_Page extract_:
Segment Open

President Trump Promises New Laws to Stop Mass Shootings, Beto and Company Do Nothing But Whine and Blame

When Bernie Sanders supporter, James Hodgkinson, shot up a congressional baseball practice two years ago he nearly killed Rep. Steve Scalise before dying in a gun battle with police.

Two weeks ago an Antifa Activist lunatic Willem Van Spronsen was shot by ICE agents in Tacoma. Van Spronsen had armed himself with a rifle and incendiary devices in an attack on an ICE detention facility. When cops raided his home hours later they found a manifesto that glorified Alexandria Ocasio-Cortez and said her speeches pushed him to attack the facility.

Neither Bernie Sanders nor Alexandria Ocasio-Cortez chose to accept personal responsibility for either the acts. The rest of the Democrat establishment remained silent over those and other left-wing terrorist incidents.

And while El Paso, TX and Dayton, OH experienced horrific mass shootings. It was business as usual in Democrat monopoly Chicago, Illinois. That same weekend 7 people were killed, 52 were wounded and no one was arrested for any of it in the Windy City.

Meanwhile, the mounting murders and violence in St. Louis and Baltimore, both under long term control by Democrats, continues.

Segment Closed

_Data for analysis_:

Segment Open

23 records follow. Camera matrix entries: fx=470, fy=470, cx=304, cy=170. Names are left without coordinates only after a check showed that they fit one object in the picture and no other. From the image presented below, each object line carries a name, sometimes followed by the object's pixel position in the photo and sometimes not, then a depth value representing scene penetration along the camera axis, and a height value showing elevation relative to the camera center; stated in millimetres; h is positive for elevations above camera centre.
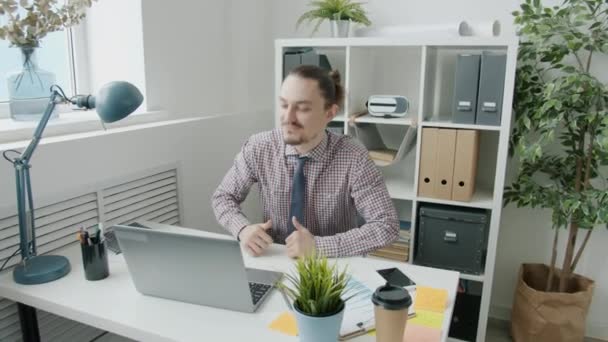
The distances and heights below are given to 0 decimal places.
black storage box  2230 -791
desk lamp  1329 -275
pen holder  1332 -546
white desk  1079 -595
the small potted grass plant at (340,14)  2398 +274
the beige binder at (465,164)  2150 -424
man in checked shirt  1704 -398
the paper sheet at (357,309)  1074 -574
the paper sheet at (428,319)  1104 -582
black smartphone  1309 -579
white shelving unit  2121 -114
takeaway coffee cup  940 -480
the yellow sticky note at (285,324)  1074 -587
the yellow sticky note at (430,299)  1178 -579
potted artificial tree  2037 -342
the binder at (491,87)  2045 -70
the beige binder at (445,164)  2189 -432
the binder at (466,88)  2102 -76
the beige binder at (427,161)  2221 -427
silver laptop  1106 -485
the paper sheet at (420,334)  1044 -583
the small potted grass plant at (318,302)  955 -472
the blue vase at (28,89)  1729 -93
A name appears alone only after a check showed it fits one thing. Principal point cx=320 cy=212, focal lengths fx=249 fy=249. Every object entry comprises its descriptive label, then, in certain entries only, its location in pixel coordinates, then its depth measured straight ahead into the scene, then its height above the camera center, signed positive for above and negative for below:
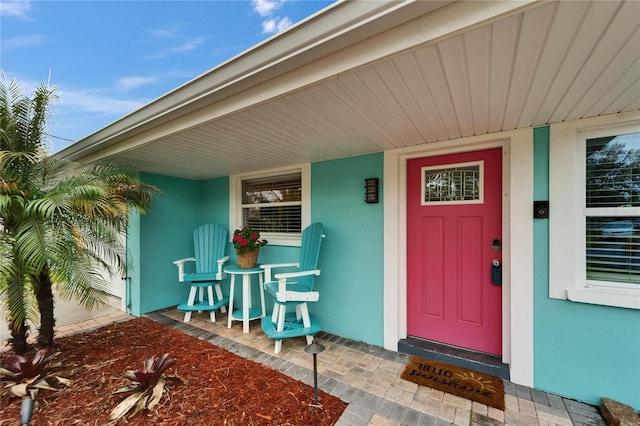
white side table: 3.20 -1.17
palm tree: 2.08 -0.04
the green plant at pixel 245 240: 3.32 -0.36
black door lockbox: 2.38 -0.57
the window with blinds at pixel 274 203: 3.70 +0.17
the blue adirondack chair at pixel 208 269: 3.55 -0.85
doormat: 1.99 -1.46
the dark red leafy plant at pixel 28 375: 1.92 -1.29
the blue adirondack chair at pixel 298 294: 2.68 -0.89
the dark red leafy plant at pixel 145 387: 1.80 -1.37
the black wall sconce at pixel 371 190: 2.89 +0.27
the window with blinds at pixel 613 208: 1.89 +0.04
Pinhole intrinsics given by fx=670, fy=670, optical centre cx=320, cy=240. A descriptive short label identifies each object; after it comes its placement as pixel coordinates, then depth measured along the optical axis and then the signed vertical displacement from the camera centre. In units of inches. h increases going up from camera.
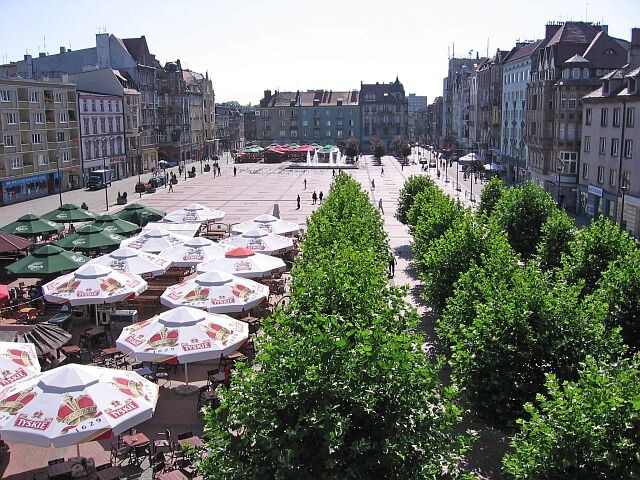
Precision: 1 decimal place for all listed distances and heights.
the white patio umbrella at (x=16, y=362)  674.8 -237.4
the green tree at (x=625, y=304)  752.3 -191.9
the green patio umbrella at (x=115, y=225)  1494.8 -206.1
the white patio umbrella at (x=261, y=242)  1379.2 -226.7
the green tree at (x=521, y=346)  613.3 -196.4
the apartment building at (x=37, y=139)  2578.7 -24.2
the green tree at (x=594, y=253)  900.0 -164.9
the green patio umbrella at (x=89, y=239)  1365.7 -218.7
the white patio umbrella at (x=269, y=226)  1555.2 -217.3
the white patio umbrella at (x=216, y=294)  957.2 -233.8
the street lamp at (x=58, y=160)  2894.7 -118.1
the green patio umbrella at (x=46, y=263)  1135.0 -222.9
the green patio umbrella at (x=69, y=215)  1635.1 -200.6
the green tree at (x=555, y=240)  1124.5 -181.1
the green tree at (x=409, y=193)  1755.7 -159.6
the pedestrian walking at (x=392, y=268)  1380.5 -294.0
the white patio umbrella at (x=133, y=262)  1154.0 -224.0
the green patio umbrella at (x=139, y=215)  1707.7 -209.3
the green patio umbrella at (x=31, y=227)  1466.5 -206.3
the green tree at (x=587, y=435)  406.9 -187.9
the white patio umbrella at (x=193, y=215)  1743.4 -216.7
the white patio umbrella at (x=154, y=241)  1355.8 -222.1
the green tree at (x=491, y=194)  1673.2 -156.8
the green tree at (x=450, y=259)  944.3 -177.9
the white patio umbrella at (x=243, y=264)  1148.5 -227.9
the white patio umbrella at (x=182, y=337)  764.6 -239.4
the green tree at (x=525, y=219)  1375.5 -177.8
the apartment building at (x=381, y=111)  6181.1 +190.4
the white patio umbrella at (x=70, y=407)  569.3 -240.1
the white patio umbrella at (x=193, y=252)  1264.8 -228.6
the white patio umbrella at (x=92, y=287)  996.6 -231.7
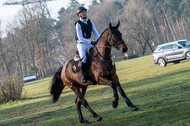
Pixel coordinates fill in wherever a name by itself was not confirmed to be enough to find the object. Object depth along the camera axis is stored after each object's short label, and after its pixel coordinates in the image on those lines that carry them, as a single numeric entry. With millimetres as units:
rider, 17673
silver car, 48906
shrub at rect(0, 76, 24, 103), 43375
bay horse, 15936
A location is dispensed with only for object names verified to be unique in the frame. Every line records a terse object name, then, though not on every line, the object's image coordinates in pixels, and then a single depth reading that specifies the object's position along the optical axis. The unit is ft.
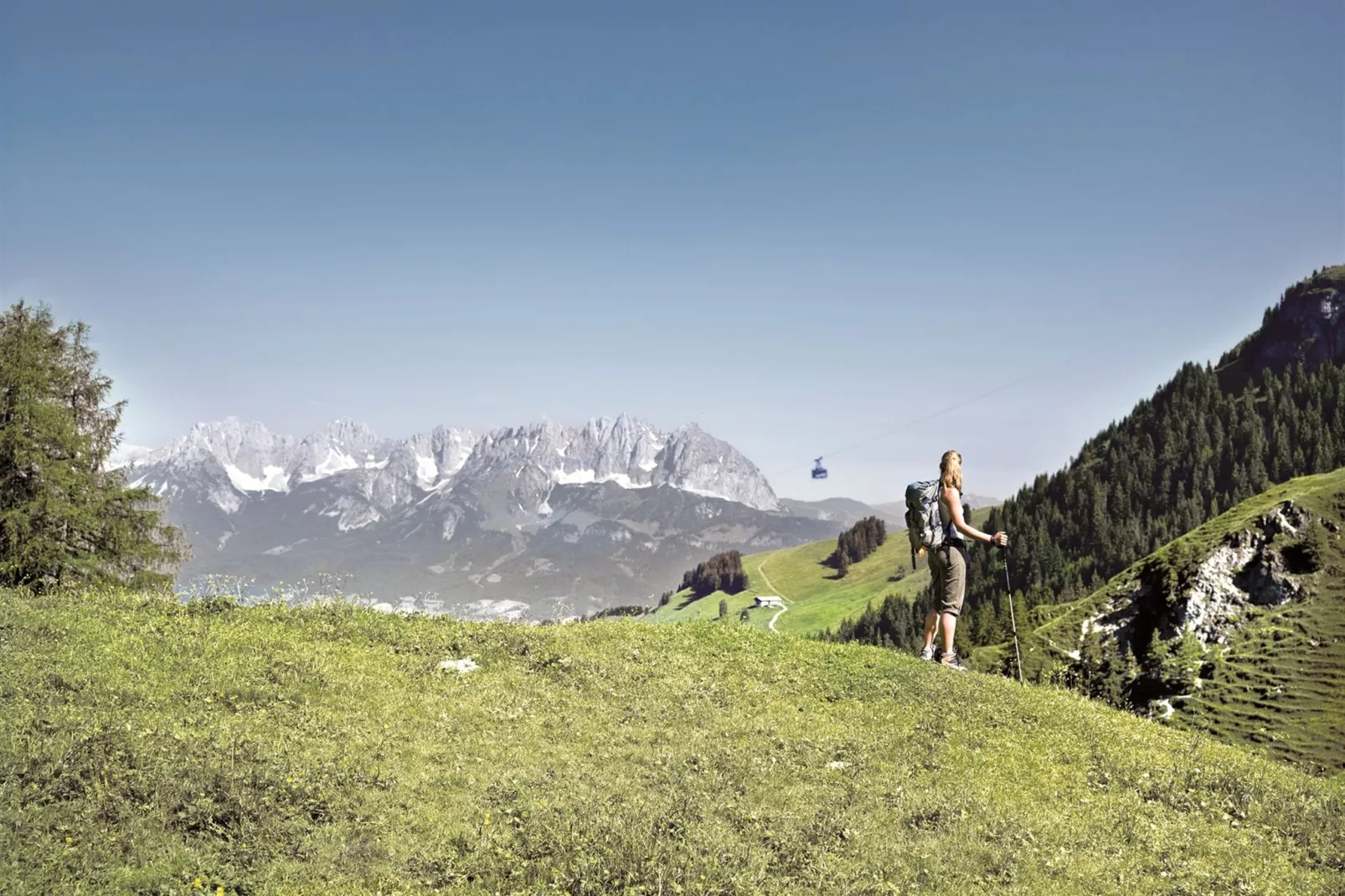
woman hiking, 63.98
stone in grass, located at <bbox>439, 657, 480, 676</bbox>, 56.09
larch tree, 86.43
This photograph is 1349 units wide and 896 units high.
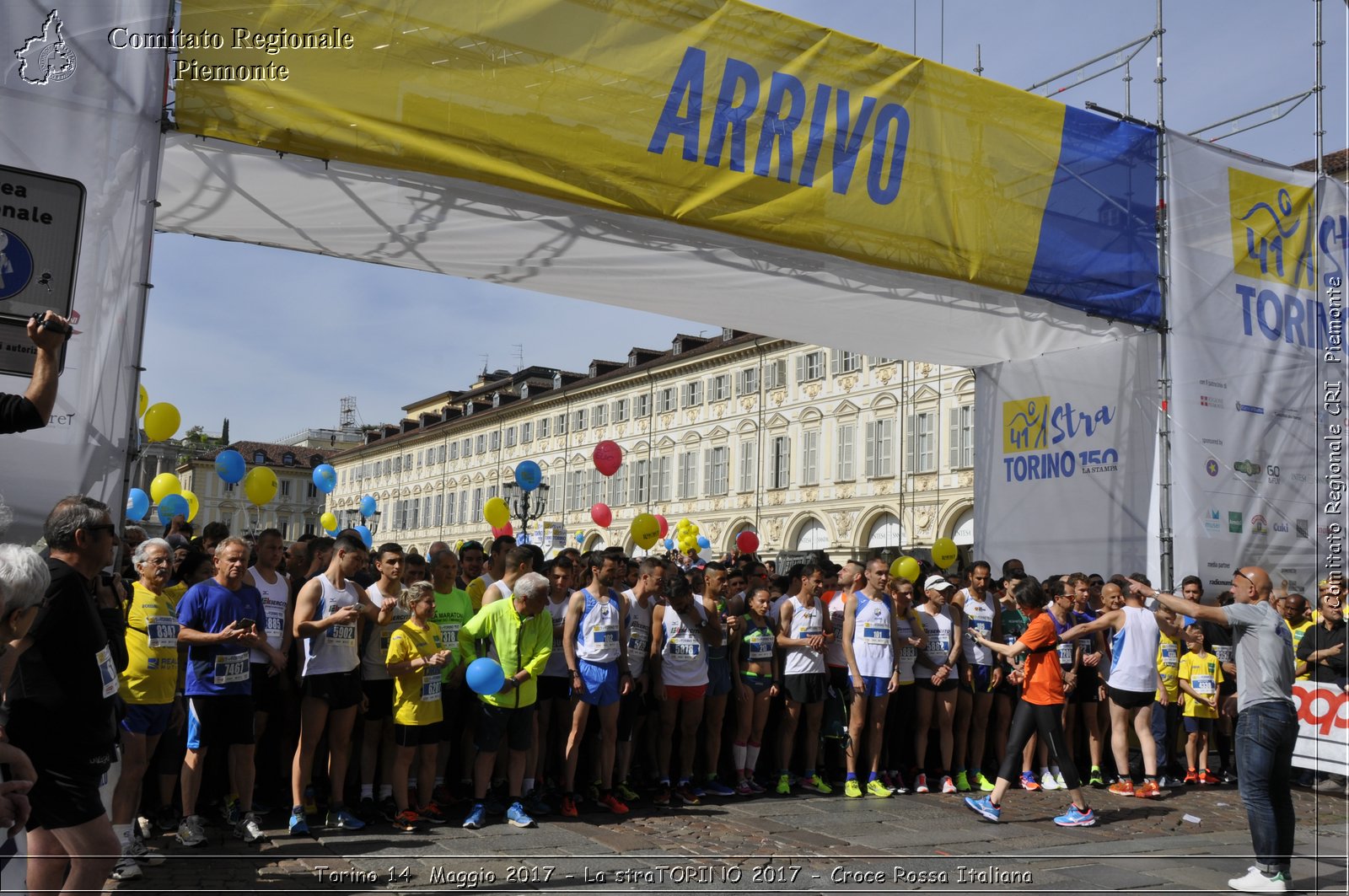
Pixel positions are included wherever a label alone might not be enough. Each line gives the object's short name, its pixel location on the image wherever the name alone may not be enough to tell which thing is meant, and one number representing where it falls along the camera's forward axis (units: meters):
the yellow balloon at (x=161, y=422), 11.86
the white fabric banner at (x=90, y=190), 6.54
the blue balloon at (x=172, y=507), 15.13
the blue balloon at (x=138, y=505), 13.77
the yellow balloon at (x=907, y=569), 11.15
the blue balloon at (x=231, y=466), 16.17
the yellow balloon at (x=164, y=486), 15.70
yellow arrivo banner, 8.05
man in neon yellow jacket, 7.48
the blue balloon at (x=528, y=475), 21.88
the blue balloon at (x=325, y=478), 20.38
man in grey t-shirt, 6.28
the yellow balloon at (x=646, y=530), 16.92
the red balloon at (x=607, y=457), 20.75
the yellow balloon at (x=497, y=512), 19.33
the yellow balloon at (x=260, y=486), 14.45
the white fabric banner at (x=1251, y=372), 12.26
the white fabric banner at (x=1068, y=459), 12.58
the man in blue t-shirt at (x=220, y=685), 6.53
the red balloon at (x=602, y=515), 24.53
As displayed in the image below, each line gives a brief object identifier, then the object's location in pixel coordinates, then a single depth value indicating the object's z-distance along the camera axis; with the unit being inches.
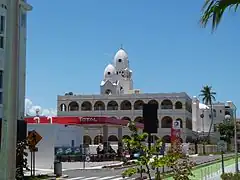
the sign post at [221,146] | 1105.3
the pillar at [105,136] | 2341.5
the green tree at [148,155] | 453.4
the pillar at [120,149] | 2170.3
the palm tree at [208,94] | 4643.2
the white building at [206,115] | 4520.2
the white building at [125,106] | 3831.2
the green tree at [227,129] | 4143.0
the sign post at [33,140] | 1146.4
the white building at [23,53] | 1602.4
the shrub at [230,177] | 761.4
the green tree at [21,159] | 1046.4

Segment Closed

_To do_:
Reproduce the passage of the commentary on mass shootings from "When Bernie Sanders" to "attack the facility.", switching "facility" to "site" throughout. The data are separate material, unrelated to the commentary on mass shootings.

_Result below_:
When Bernie Sanders supporter, James Hodgkinson, shot up a congressional baseball practice two years ago he nearly killed Rep. Steve Scalise before dying in a gun battle with police.

Two weeks ago an Antifa Activist lunatic Willem Van Spronsen was shot by ICE agents in Tacoma. Van Spronsen had armed himself with a rifle and incendiary devices in an attack on an ICE detention site. When cops raided his home hours later they found a manifesto that glorified Alexandria Ocasio-Cortez and said her speeches pushed him to attack the site.